Secondo me siamo lontani anni luce dalle atmosfere razional-emotive del duettone, dagli sfinimenti postorgasmici dell’inno simil-Novalis, dai paradossi di due amanti che parlano di sè in terza persona, dal linguaggio infarcito di sciarade, di zeppe, di giochi sintattico-linguistici più consoni a due enigmisti che a due esseri travolti dalla passione. Su una musica straordinaria questo polpettone linguistico può essere un peso; ma non sono arcaismi, come capita di sentire e leggere, ma secondo me vere e proprie scelte drammaturgiche, consapevoli, messe in atto da Wagner per arrivare a quell’accordo finale che chiude il discorso in tutta semplicità.
Abbandono e perdita, dicevo, guardacaso proprio i territori teatrali e musicali dove Wagner si esprime con maggior sincerità emotiva e geniale incisività. Wotan, non sto a dirvi dove perché lo sapete benissimo, Sachs, Siegmund…
E qui allargo il discorso. E’ mai riuscito Wagner nelle sue opere ad esprimere genuinamente ovvero senza pesanti mediazioni culturali la passione fisica e emotiva tra uomo e donna? A me viene in mente solo il finale primo di Walkiria. Ma lì non si tratta di una coppia normale, ma di fratello e sorella.

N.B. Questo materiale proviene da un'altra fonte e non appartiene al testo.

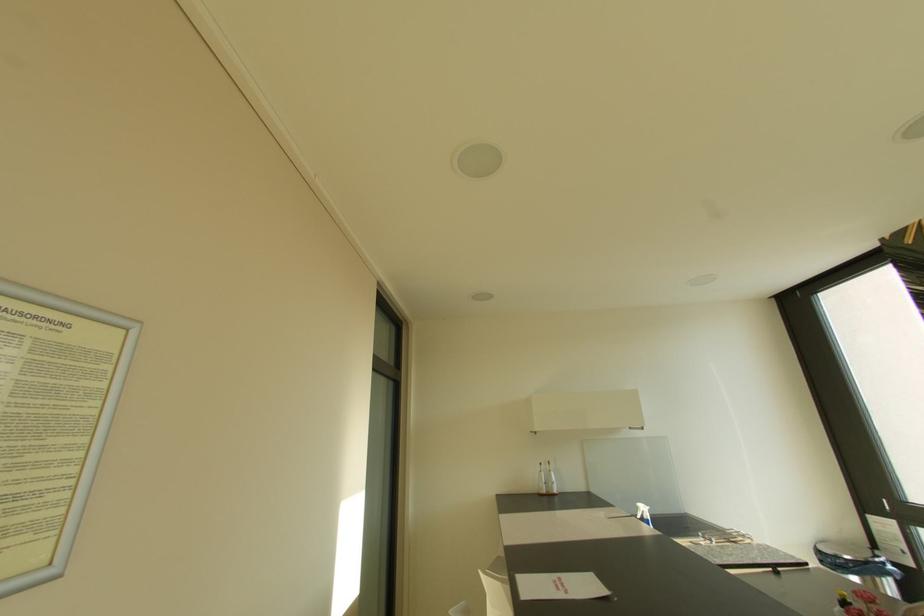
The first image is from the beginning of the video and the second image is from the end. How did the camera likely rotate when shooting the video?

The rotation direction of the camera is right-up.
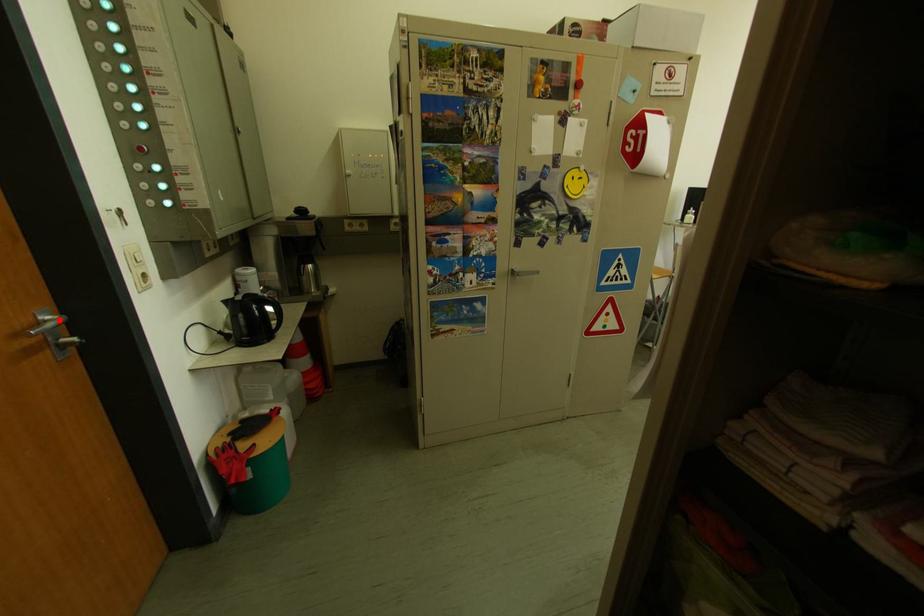
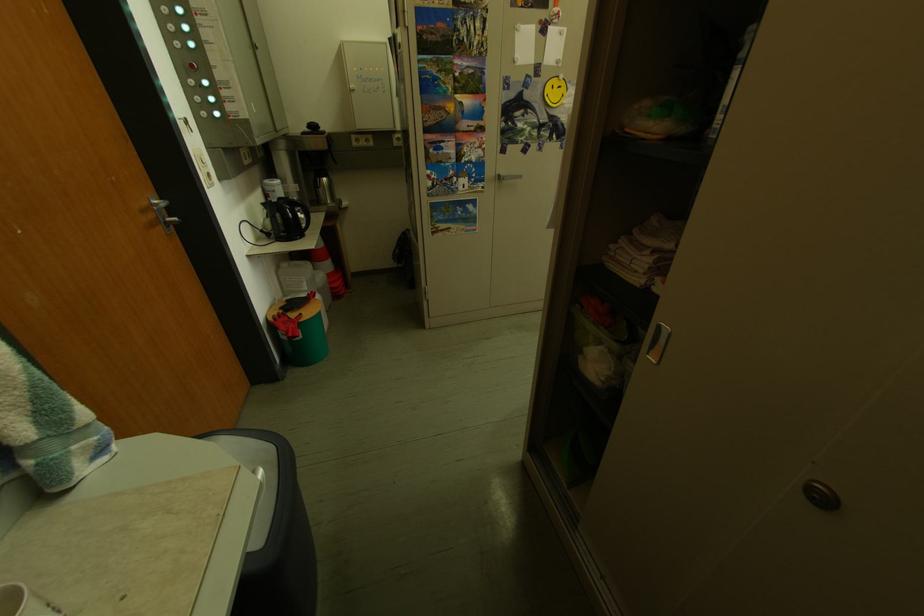
Where in the second image is the point corresponding to the highlighted location from the first image?

(168, 205)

Un incesto, addirittura, con sopra un rapimento. Parsifal e Kundry? Anche li siamo dalle parte dell’analisi e non della passione. Schlingensief a Bayreuth sfiorava il problema (e purtroppo non ci stava sopra) trasformando per un attimo il giardino di Klingsor in uno studio medico dove Kundry con taccuino ascoltava Parsifal steso sul lettino. “Parlami della tua mamma, caro, e dimmi cosa ricordi di lei”. Olandese e Senta? Lì siamo dalle parti di un uomo-icona. Elsa-Lohengrin? Lì addirittura non si arriva neppure a consumare. Venere e Tannhauser? Non lasciatevi trarre in inganno dalla confezione parigina. Wagner era un maestro nel depistaggio e il baccanale per me è quanto di più eroticamente falso abbia mai scritto un compositore sessualmente inerte come Wagner. Siegfried e Brunhilde nel Sigfrido? A mio parere non è neanche un duetto d’amore. Morabito a Stoccarda li metteva in una stanza che ricorda da vicino quella spettrale del finale di 2001 odissea nello spazio e la legge in chiave di iniziazione sessuale.
E allora, secondo voi, tutta questa passione e turbamento dei sensi, questo hard-core ante litteram cui molti fanno riferimento parlando del Tristano e di altre opere wagneriane, esiste ancora per noi spettatori del 2007? O non è mai esistito? O sono io che non lo sento? O non ce lo fanno sentire?